Alright, so there are a few things you need to do then.
First is functionNames. This will be easiest if you add every valid function to a list by hand (otherwise you’ll need a more robust implementation anyways to generate them from your source code)
Now when trying to understand the string as a segment of code, you need to be able to split it into individual components with meaning. This is called tokenizing. Things like function names, strings, parenthesis and commas and operators and stuff. A very simple example that technically handles a basic subset of running functions is below, but not feature complete. (it doesn’t handle math operators or some more complex stuff).
Tokenizer example
Note I generated this with GPT, but it has been tested and works for it’s subset that it handles
function tokenize(code)
local tokens = {}
local token = ""
local in_string = false
local escape = false
local string_char = ""
for i = 1, #code do
local char = code:sub(i, i)
if char == "\\" and in_string and not escape then
escape = true
token = token .. char
elseif (char == "'" or char == '"') and not escape then
if in_string and char == string_char then
in_string = false
token = token .. char
table.insert(tokens, token:match("^%s*(.-)%s*$")) -- Insert token and trim whitespace
token = ""
elseif not in_string then
in_string = true
string_char = char
token = token .. char
end
elseif not in_string and (char == '(' or char == ')' or char == ',') then
if #token > 0 then
table.insert(tokens, token:match("^%s*(.-)%s*$")) -- Trim whitespace and add token
token = ""
end
table.insert(tokens, char)
else
if escape then escape = false end
token = token .. char
end
end
if #token > 0 then
table.insert(tokens, token:match("^%s*(.-)%s*$")) -- Trim whitespace from the last token
end
return tokens
end
-- Example usage
local code = "func('arg1', 'arg2')"
local parsed_tokens = tokenize(code)
for _, token in ipairs(parsed_tokens) do
print("'" .. token .. "'") -- Print tokens with quotes to show trimmed whitespace
end
This next step is somewhat optional and somewhat not.
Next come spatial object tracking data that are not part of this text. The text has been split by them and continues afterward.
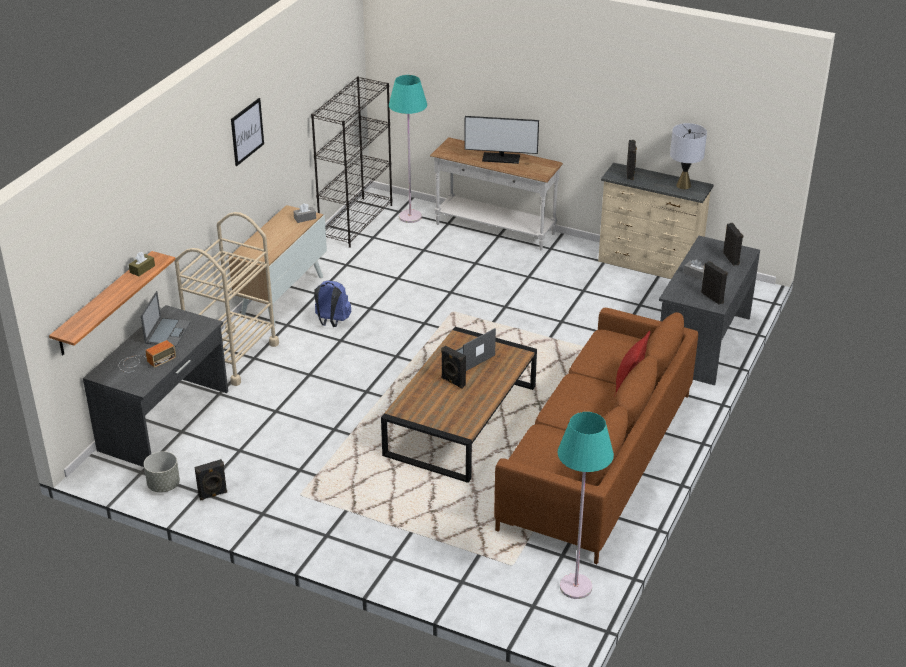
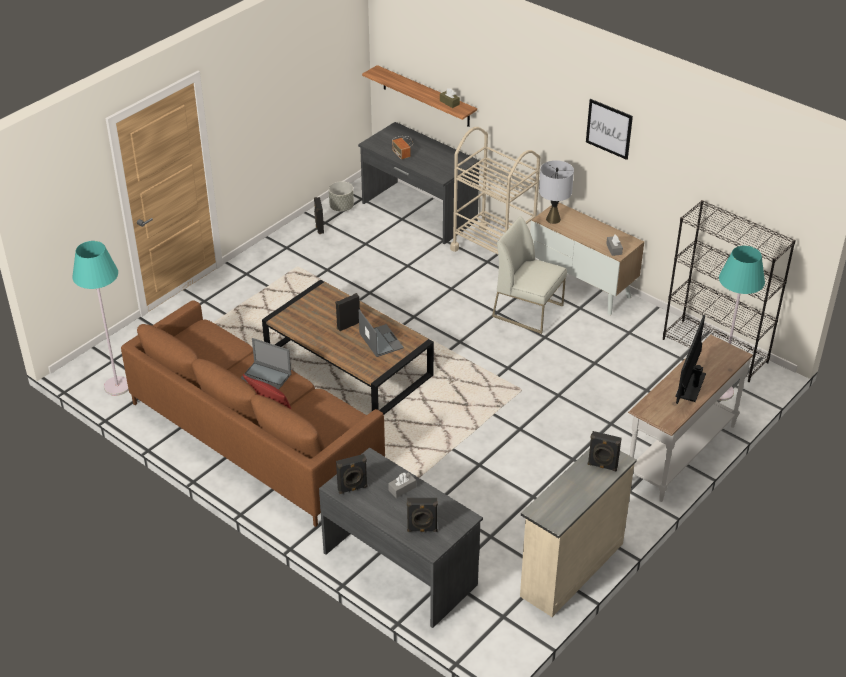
camera: 105 degrees right, 5 degrees up
(168, 332) = (438, 158): laptop -> laptop (265, 377)
(332, 322) = (528, 310): blue backpack -> white chair
(683, 185) = (561, 506): grey table lamp -> grey table lamp (553, 219)

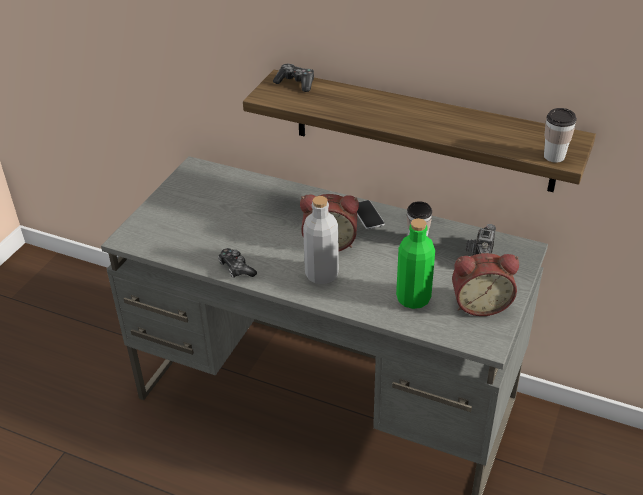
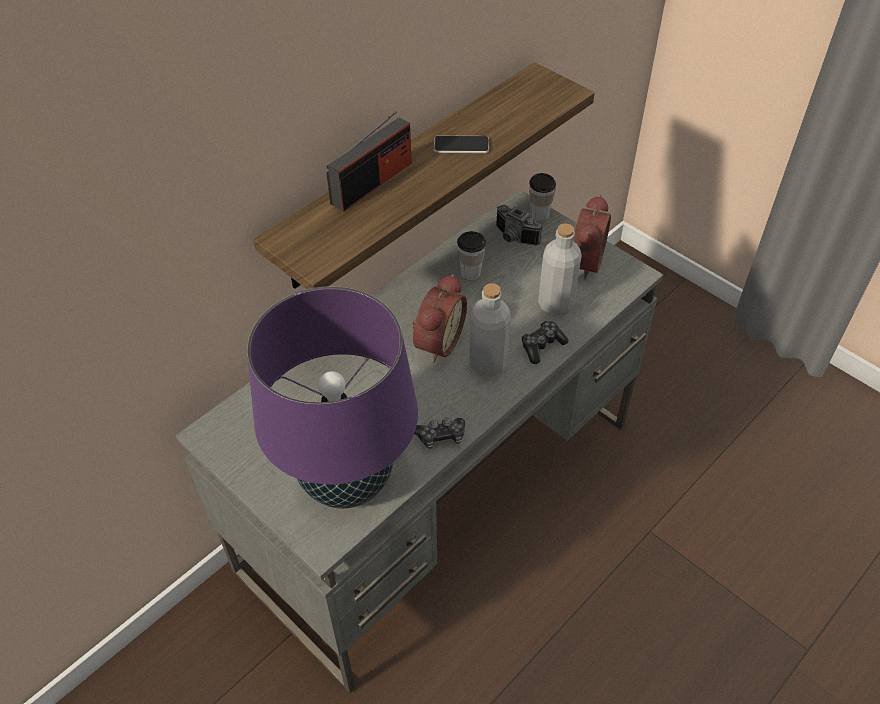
camera: 70 degrees left, 10 degrees up
(179, 235) = (347, 480): none -> purple table lamp
(296, 83) = (304, 227): game controller -> game controller (542, 346)
(362, 96) = (372, 183): none -> radio
(367, 215) = (407, 297): phone -> phone (461, 145)
(413, 298) = (555, 304): green bottle -> grey bottle
(554, 156) = (560, 96): cup -> cup (539, 214)

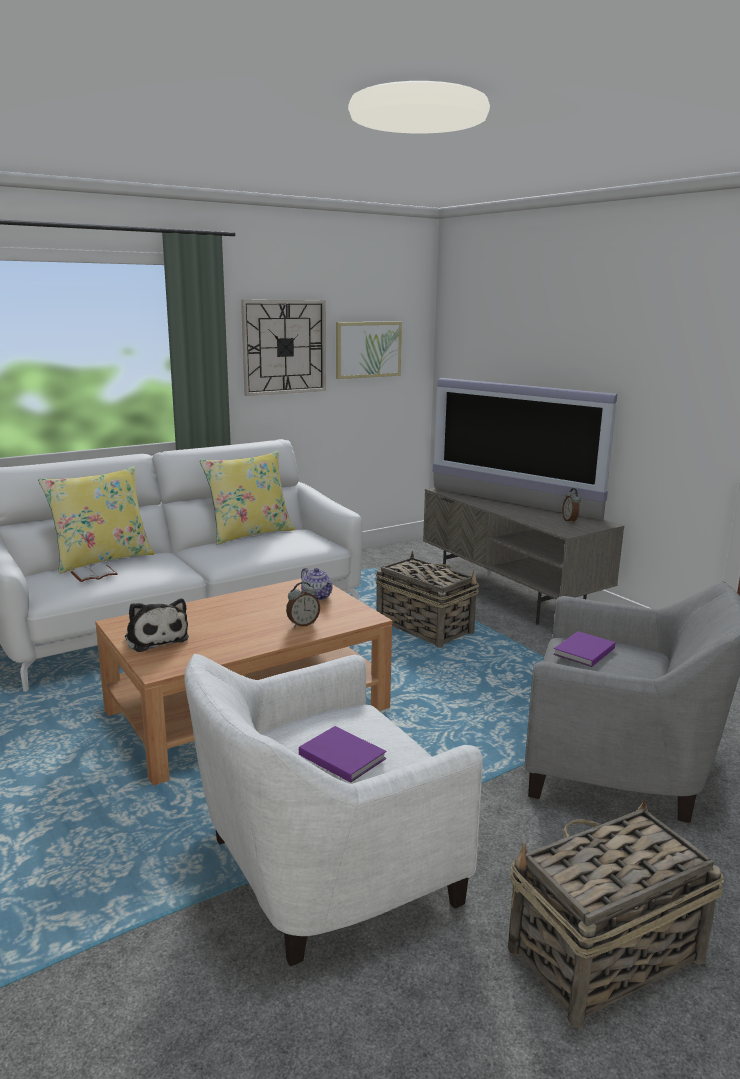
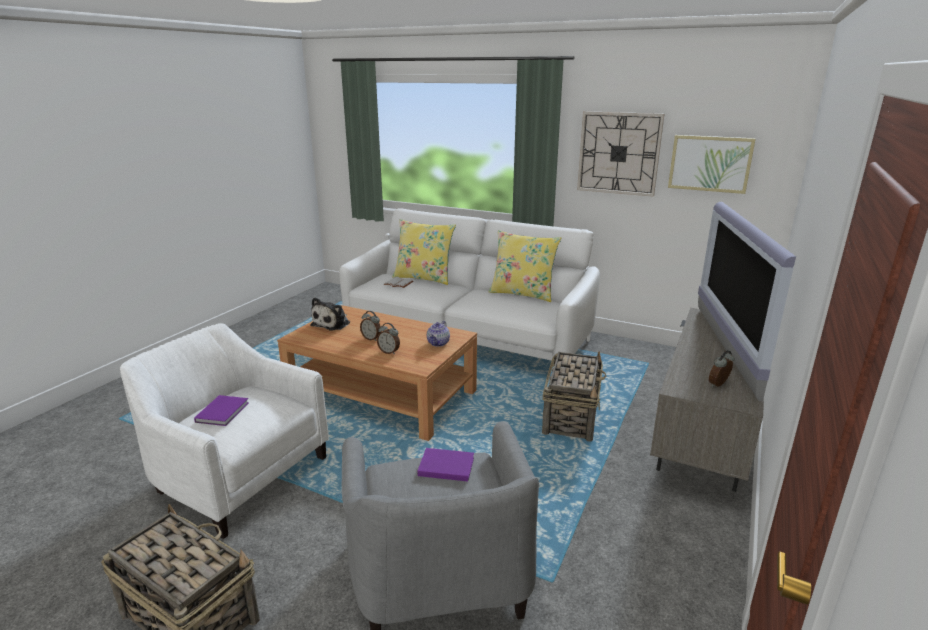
camera: 60 degrees right, 5 degrees up
(248, 625) = (371, 338): none -> alarm clock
You need to generate an Abstract Syntax Tree. This basically is more information about what every token is (like is it a function name, a string?) and it also includes scope so you can tell what order the stuff runs in. This isn’t technically entirely necessary, but the barebones of the concept is. You need to be able to have it run functions in the correct order passing the correct types. An AST is practically just precalculating that data so you don’t have to do extensive parsing for every line of code you try to run.
I would go into a bit more detail about AST, but that link I sent about interpreters probably does already and I ran out of time.
Basically if libraries exist that handle these things, you really should be looking for them. It’s very likely some or all of this is handled by something somewhere, but you could build it yourself too.